======== DATA LISTING
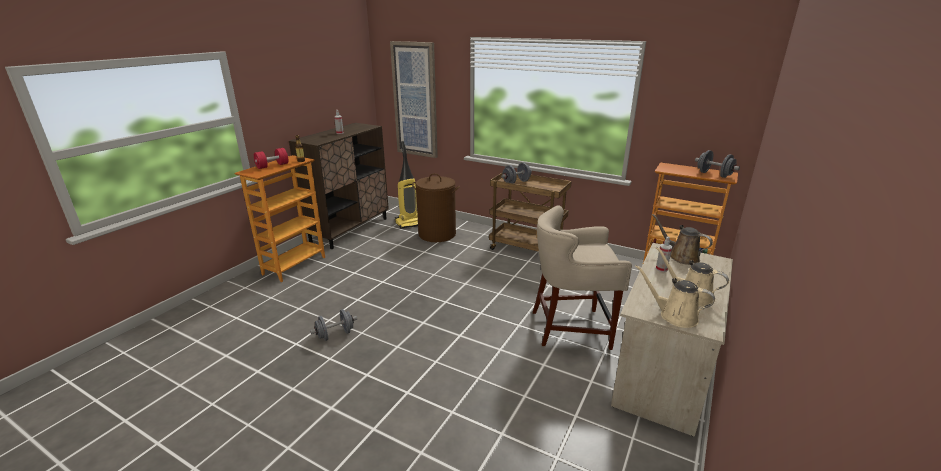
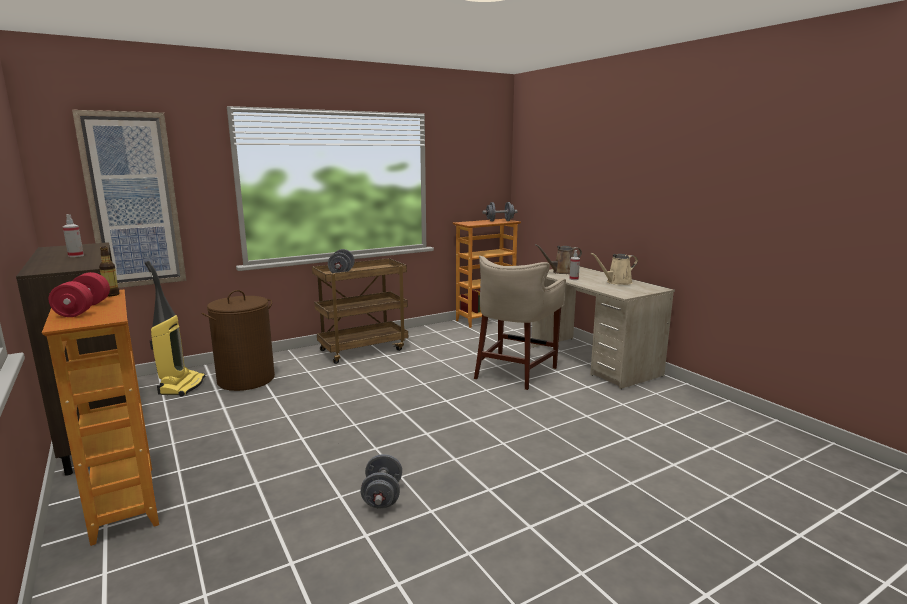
camera: 60 degrees left, 10 degrees down
beige watering can [635,265,715,328] -> none

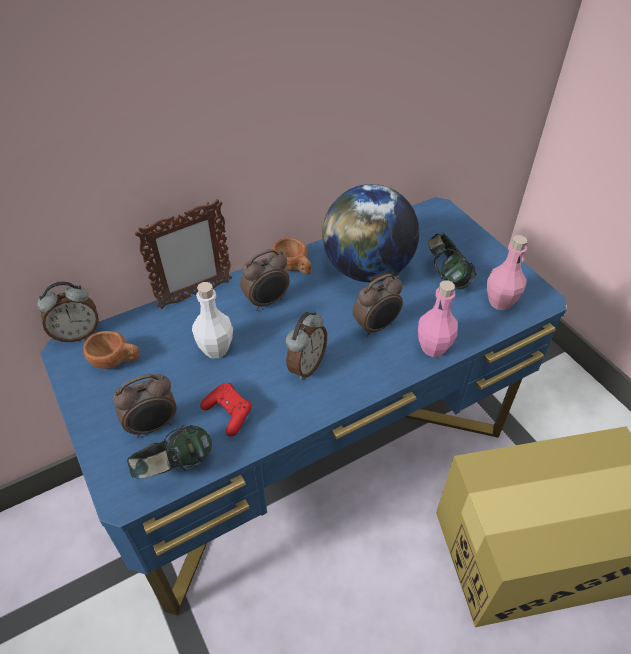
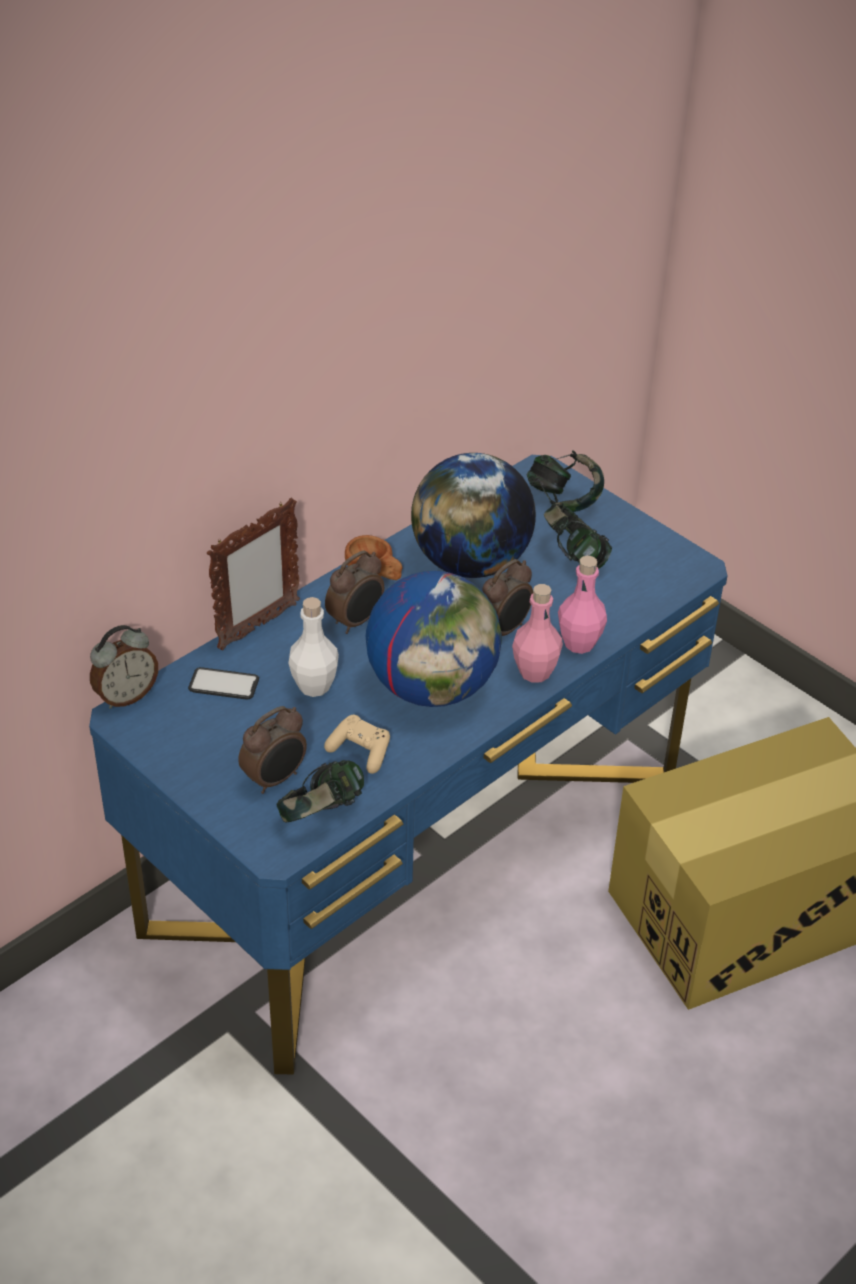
camera: 15 degrees left, 5 degrees down
brown cup [83,331,140,369] -> none
red game controller [200,383,252,437] -> beige game controller [324,715,390,774]
alarm clock [286,311,327,380] -> globe [366,571,502,707]
pink bottle [487,235,528,310] -> pink bottle moved to [512,584,563,683]
none -> phone [188,667,259,699]
none -> headphones [527,450,604,512]

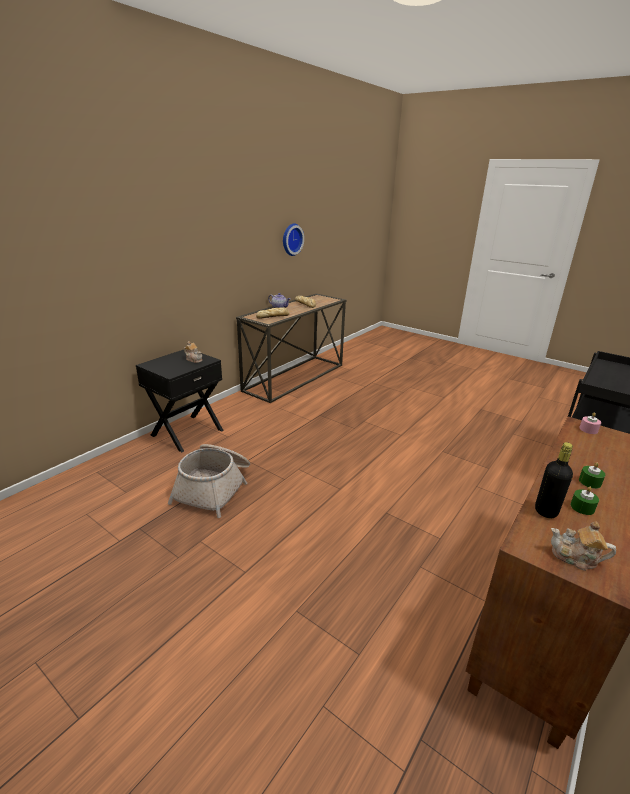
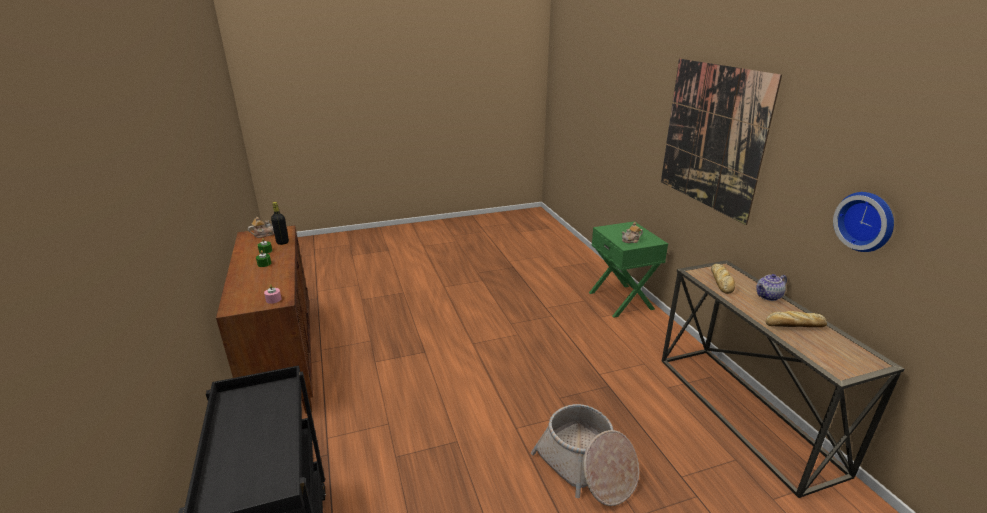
camera: 125 degrees right, 0 degrees up
black nightstand [136,350,224,452] -> green nightstand [589,221,668,318]
basket [168,444,250,518] -> basket moved to [531,404,639,506]
none -> picture [661,58,782,225]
================
▶ [TASK PROMPT] Start at the top line above and repeat the records verbatim, leaving images out.

▶ [EXERCISE OUTPUT]
camera: 60 degrees left, 10 degrees down
beige watering can [635,265,715,328] -> none

camera: 15 degrees left, 5 degrees down
brown cup [83,331,140,369] -> none
red game controller [200,383,252,437] -> beige game controller [324,715,390,774]
alarm clock [286,311,327,380] -> globe [366,571,502,707]
pink bottle [487,235,528,310] -> pink bottle moved to [512,584,563,683]
none -> phone [188,667,259,699]
none -> headphones [527,450,604,512]

camera: 125 degrees right, 0 degrees up
black nightstand [136,350,224,452] -> green nightstand [589,221,668,318]
basket [168,444,250,518] -> basket moved to [531,404,639,506]
none -> picture [661,58,782,225]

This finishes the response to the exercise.